Developments in the economy and financial markets can be either misleading or foreign without the proper interpretation. Stock market financial analysis is one way to break down the different corporate and market events that can lead investors to sound decisions. Market technicians provide analysis in the form of charting and graphs, while financial analysts and economists provide commentary, reports, and ratings on the economic and market environment.
The type of stock market financial analysis that a market technician might provide is a window into trends that are forming in the markets. This professional might take a look at a given stock and chart that security's performance over a three-month, six-month, or one-year period. The analysis might include locating the highest and lowest point that a stock has reached in a period and then predicting whether investors should expect that investment to break out of a particular trading range. If, in fact, the market technician expects that a stock is positioned to exceed its normal trading pattern, this market financial analysis might prompt an investor to buy the stock in order to benefit from the calculated prediction.

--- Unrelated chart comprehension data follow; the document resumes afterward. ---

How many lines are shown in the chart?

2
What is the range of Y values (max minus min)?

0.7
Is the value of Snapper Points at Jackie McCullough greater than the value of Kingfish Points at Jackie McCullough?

An analyst also contributes to market financial analysis. Analysts study the balance sheets of companies that issue stock in the financial markets. Based on the assets and liabilities that a company might have on its balance sheet, in addition to growth plans, earnings, and revenues, the financial analyst assigns a rating to that investment security. Common ratings are buy, sell, and hold, all of which very plainly tell investors the way an analyst feels about an investment. Market conditions certainly weigh into an analyst's market financial analysis, and if there are outside factors affecting stocks, this certainly influences an analyst's assessment.
Economists provide another type of market financial analysis. These professionals use economic components, such as gross domestic product, unemployment, and consumer spending, to provide an analysis on economic conditions in a region. An economist might write an analysis report on the behavior of certain investments in different regions of the world, such as international markets or emerging economies. Political unrest and events also determine the type of market financial analysis that an economist would provide. For instance, if there is a political uprising of some sort in a country, the economist might issue a report weighing the risks of investing in that regional economy or outlining the opportunity that resides in doing so.